Among further encounters of this kidney were respective chats with Jack
Bruce and Mick Taylor - each conquering debilities not unrelated to
unquiet journeys to late middle age - and Bruce Foxton and Rick
Buckler, the blokes in The Jam who weren't Paul Weller. I'd spoken to
them last over a quarter of a century ago when The Jam and Clayson and
the Argonauts had warmed up at the 100 Club for Stripjack, a quartet
that vanished immediately from the pages of history.
      
During Clayson and the Argonauts' seemingly final showdown in 1986 at the
Putney Half-Moon, Ralph McTell had been drinking at the bar, but this
didn't appear to be of great vocational import for him when I was
talking him through his saga for, again, Guitar & Bass. It
 ought to be mentioned that, prior top changing his surname in honour 
of Blind Willie, he'd been Ralph May, and had come from the same 
district of Kent as Phil May of The Pretty Things. However, he assured 
me that they weren't even distant cousins. 
Unquestionably, the most remarkable situation of this kind in which 
I found myself was a nouvelle cuisine lunch in a restaurant off Covent 
Garden with Gail Zappa, widow of Frank, and Diva, their younger daughter. 

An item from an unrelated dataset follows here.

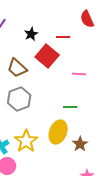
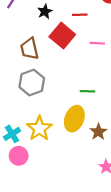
brown trapezoid: (17, 68) -> (30, 49), turned 35
pink line: (79, 74) -> (97, 43), moved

On an adjacent table sat Meera Syal and what looked like her parents.
 
A month earlier, I'd interviewed Gail on behalf of Record Collector,
and then mailed her my Edgard Varese tome - for, insofar as Frank ever
had a boyhood hero, it was this most adventurous of modern classical
composers. Impressed, Gail suggested we meet when next she came to
England - which was sooner than I might have expected when her eldest
child Dweazil's Zappa Plays Zappa revue reached Europe in July.
 
Gail sorted out gratis tickets for me at the Bristol stop of Zappa Plays 
Zappa during the meal. She was absolutely charming - and over dessert 
and then a foray round nearby shops, we debated the feasibility of me 
penning a life of Frank. Before the week was out, I'd come up with a 
working title - Project X (after a piece on the sixth Zappa album, 
1969's Uncle Meat), and started prodding the nerves of an array of 
interested publishers, who are, nevertheless, proceeding with 
majestic slowness. 
      
In order to understand the magnitude of my rendezvous with Gail, you need
to know that, on a second ever trip to the capital not under adult
supervision, my fifteen-year-old self had been taken aback that an
entire window of Oxford Street's vast HMV store bloomed  with the
splendour of the macabre sleeve of The Mothers Of Invention's maiden
LP, 1966's Freak Out!. From listening to it in one of those isolation 
booths that such outlets had in  those days, the impact of Zappa and 
his Mothers was to ripple across the next seven years of my life - and 
Project X might be the biography that I have been destined to write.